Attempting to model the two bodies to estimate when a flare may occur has been a challenge for astronomers. One model in 2010 managed to predict a flare in December 2015 to within three weeks. In 2018, astronomers in India, led by Lankeswar Dey, a graduate student at the Tata Institute of Fundamental Research in Mumbai, produced a model that predicted a flare would occur on July 31, 2019, with an uncertainty of just four hours. Now, as reported in The Astrophysical Journal Letters, those researchers have described observing it, confirming their model is correct.
The observations were only possible thanks to NASA’s Spitzer observatory, the infrared space telescope that was retired early this year, and the reason is actually quite simple.
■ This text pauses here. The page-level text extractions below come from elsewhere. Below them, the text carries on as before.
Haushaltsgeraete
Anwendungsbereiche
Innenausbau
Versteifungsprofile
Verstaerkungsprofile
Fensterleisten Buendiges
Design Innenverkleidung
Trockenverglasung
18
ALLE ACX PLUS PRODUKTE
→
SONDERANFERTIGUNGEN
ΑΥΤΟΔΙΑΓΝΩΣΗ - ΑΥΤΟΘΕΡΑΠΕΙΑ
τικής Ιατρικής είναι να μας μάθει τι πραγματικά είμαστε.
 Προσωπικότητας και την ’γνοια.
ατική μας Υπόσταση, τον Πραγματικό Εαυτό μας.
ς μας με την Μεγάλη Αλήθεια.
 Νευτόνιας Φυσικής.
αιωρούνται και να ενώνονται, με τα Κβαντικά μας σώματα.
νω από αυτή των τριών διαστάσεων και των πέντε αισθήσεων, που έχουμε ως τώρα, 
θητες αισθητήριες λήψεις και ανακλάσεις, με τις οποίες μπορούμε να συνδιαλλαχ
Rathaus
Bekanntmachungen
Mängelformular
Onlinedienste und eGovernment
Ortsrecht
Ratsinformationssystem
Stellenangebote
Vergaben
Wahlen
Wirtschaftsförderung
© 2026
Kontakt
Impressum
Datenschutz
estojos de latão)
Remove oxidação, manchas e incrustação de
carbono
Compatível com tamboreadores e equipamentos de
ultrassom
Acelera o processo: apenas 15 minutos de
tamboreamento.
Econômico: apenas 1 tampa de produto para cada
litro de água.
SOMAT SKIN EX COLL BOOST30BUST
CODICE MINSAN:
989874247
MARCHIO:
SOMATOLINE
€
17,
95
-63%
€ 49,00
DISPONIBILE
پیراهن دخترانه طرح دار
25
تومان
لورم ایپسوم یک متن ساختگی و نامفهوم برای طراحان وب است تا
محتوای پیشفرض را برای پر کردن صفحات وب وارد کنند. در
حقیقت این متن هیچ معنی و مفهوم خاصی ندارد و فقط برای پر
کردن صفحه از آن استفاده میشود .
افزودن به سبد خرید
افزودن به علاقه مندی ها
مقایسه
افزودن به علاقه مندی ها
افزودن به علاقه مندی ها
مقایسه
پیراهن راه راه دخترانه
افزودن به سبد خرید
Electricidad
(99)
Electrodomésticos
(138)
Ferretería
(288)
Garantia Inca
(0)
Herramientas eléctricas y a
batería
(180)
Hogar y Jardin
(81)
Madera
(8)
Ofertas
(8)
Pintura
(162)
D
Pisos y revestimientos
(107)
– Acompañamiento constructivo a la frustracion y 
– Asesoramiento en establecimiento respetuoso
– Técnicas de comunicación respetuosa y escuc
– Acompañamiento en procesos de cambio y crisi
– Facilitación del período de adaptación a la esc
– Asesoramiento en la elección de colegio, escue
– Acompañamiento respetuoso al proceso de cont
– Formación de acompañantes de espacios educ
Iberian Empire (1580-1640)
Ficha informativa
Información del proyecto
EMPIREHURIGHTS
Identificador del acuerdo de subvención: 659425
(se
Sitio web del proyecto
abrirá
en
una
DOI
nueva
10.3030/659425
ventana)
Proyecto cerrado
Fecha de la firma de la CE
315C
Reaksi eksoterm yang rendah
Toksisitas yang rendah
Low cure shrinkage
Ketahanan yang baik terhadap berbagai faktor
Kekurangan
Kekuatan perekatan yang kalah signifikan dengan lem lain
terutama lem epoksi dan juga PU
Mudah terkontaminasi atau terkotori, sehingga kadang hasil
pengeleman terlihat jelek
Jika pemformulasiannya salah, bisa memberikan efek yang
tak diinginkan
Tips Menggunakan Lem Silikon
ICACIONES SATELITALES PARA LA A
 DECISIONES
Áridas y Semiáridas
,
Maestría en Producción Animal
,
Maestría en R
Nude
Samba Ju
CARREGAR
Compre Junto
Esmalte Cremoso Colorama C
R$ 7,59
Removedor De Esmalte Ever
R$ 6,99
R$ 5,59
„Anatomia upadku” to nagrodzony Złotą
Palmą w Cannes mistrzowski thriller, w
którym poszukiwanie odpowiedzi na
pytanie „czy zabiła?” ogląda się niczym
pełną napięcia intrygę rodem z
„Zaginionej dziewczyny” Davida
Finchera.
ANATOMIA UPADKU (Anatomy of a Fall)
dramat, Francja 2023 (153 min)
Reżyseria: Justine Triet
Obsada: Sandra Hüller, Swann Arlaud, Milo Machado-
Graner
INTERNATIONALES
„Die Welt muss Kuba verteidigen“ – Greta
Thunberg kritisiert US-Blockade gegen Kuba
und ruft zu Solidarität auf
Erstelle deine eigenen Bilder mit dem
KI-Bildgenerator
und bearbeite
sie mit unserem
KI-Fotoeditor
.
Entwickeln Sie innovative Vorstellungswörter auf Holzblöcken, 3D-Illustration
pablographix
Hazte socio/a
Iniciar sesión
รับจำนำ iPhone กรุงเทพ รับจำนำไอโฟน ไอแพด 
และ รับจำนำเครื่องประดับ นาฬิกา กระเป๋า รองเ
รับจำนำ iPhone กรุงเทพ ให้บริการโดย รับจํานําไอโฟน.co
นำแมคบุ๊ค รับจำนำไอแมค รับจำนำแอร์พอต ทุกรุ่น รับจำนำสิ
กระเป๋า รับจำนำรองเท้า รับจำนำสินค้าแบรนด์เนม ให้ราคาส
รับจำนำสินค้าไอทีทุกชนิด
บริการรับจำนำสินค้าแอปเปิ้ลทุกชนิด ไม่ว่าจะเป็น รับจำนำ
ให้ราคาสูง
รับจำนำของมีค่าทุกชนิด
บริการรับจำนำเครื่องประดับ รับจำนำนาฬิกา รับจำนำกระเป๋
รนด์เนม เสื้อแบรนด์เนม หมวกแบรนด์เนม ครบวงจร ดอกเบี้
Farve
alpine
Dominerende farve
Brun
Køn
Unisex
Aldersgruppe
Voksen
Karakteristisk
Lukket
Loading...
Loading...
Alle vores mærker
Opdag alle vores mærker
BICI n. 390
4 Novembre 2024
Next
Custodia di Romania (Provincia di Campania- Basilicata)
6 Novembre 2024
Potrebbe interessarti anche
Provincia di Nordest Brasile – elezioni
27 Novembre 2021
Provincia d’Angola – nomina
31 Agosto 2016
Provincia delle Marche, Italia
OJ 287 was actually behind the Sun from the Earth’s position, but as Spitzer was in a trailing orbit, far away from Earth, it was in the right place at the right time to catch the flare.
"When I first checked the visibility of OJ 287, I was shocked to find that it became visible to Spitzer right on the day when the next flare was predicted to occur," lead author Seppo Laine, an associate staff scientist at Caltech/IPAC, who oversaw Spitzer's observations of the system, said in a statement. "It was extremely fortunate that we would be able to capture the peak of this flare with Spitzer because no other human-made instruments were capable of achieving this feat at that specific point in time."
The accurate predictions were down to a deep understanding of gravity and black holes. These two massive objects release energy as gravitational waves as they orbit each other. The larger the object's mass, the larger the gravitational waves generated, and it's though the waves from the larger black hole here are so energetic that they alter the orbit of the smaller black hole. The inclusion of this into the model reduced the window of when a flare may occur to just 36 hours.
The final nine-fold improvement was due to the inclusion of the “no-hair theorem”, the idea that a black hole's properties boil down to three classical parameters: mass, electric charge, and angular momentum, and all the other information is not necessary. The orbit of the smaller black hole is influenced only by the mass of the larger one, and this mass is uniformly distributed within the event horizon. If major disagreements with the no-hair theorem were happening, this system would show it.
"It is important to black hole scientists that we prove or disprove the no-hair theorem. Without it, we cannot trust that black holes as envisaged by Hawking and others exist at all," said Mauri Valtonen, an astrophysicist at the University of Turku in Finland and a co-author on the paper.
The complex dance of these two incredible objects is not just a cosmic spectacle, but a unique window in the physics of black holes.